EXERCISE DATA:
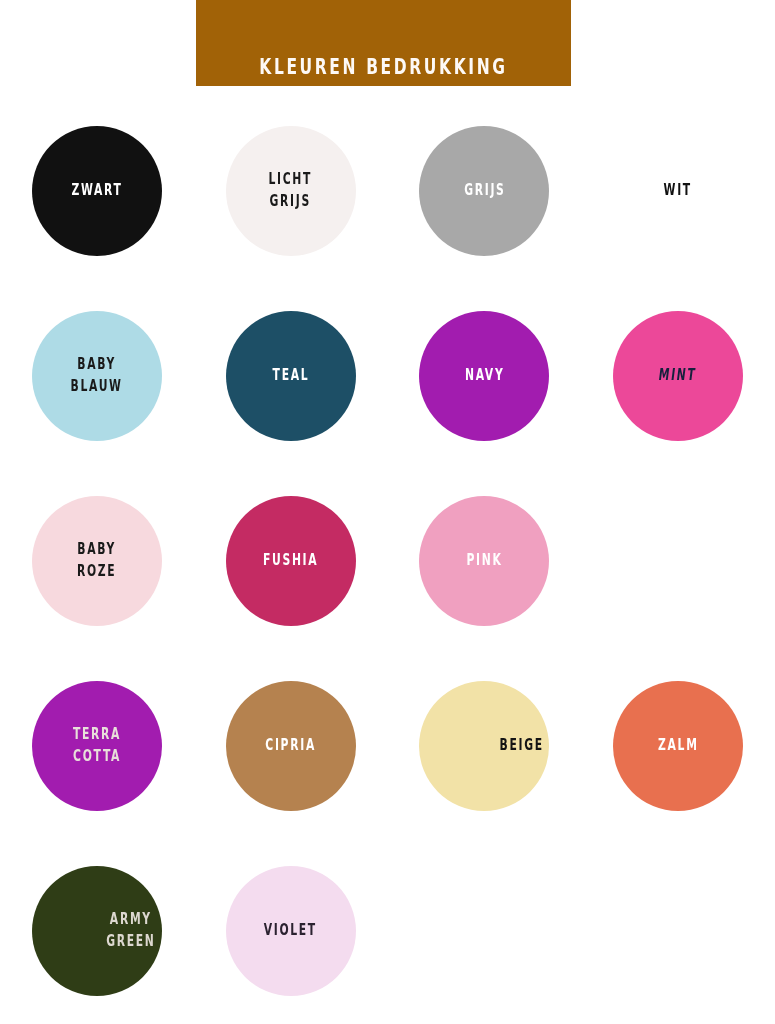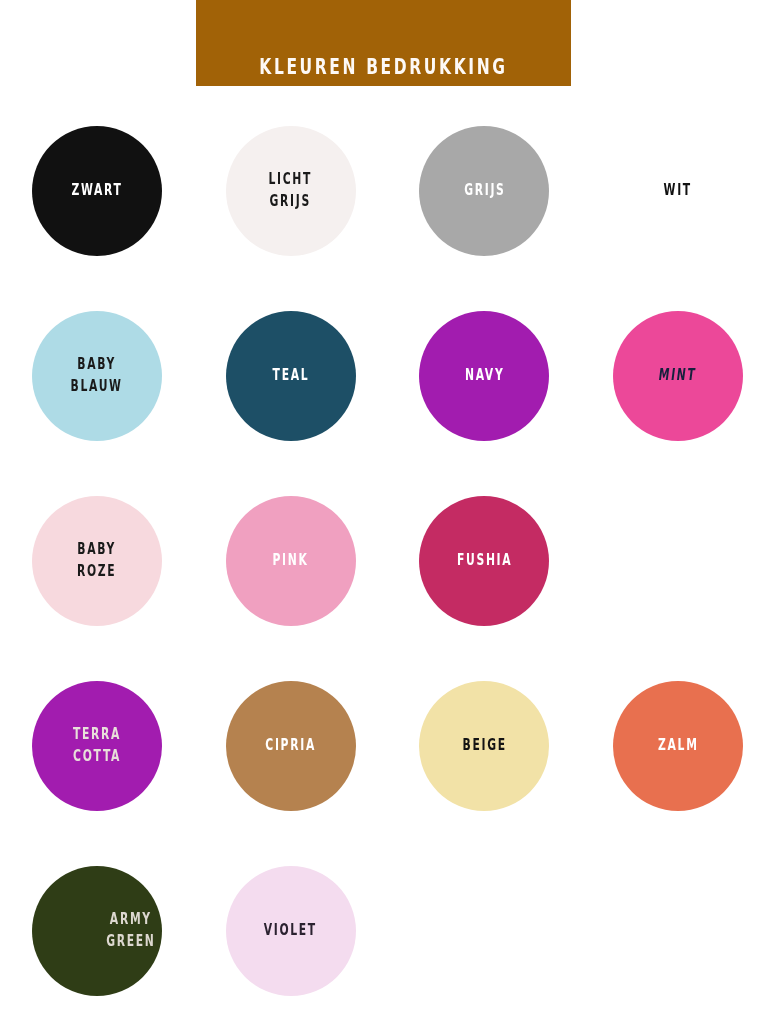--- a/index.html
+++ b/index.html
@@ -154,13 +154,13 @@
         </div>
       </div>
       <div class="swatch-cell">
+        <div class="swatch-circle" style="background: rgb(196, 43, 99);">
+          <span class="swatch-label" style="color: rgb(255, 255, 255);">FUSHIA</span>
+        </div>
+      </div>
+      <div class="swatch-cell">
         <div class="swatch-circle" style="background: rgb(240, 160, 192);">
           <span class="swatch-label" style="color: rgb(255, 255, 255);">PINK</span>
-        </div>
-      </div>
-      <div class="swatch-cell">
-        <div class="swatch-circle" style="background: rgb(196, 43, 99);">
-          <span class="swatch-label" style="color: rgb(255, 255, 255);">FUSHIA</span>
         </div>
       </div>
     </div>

TRY IT: Give back the entries verbatim but drop every picture.

ANSWER:
--- a/index.html
+++ b/index.html
@@ -154,13 +154,13 @@
         </div>
       </div>
       <div class="swatch-cell">
+        <div class="swatch-circle" style="background: rgb(196, 43, 99);">
+          <span class="swatch-label" style="color: rgb(255, 255, 255);">FUSHIA</span>
+        </div>
+      </div>
+      <div class="swatch-cell">
         <div class="swatch-circle" style="background: rgb(240, 160, 192);">
           <span class="swatch-label" style="color: rgb(255, 255, 255);">PINK</span>
-        </div>
-      </div>
-      <div class="swatch-cell">
-        <div class="swatch-circle" style="background: rgb(196, 43, 99);">
-          <span class="swatch-label" style="color: rgb(255, 255, 255);">FUSHIA</span>
         </div>
       </div>
     </div>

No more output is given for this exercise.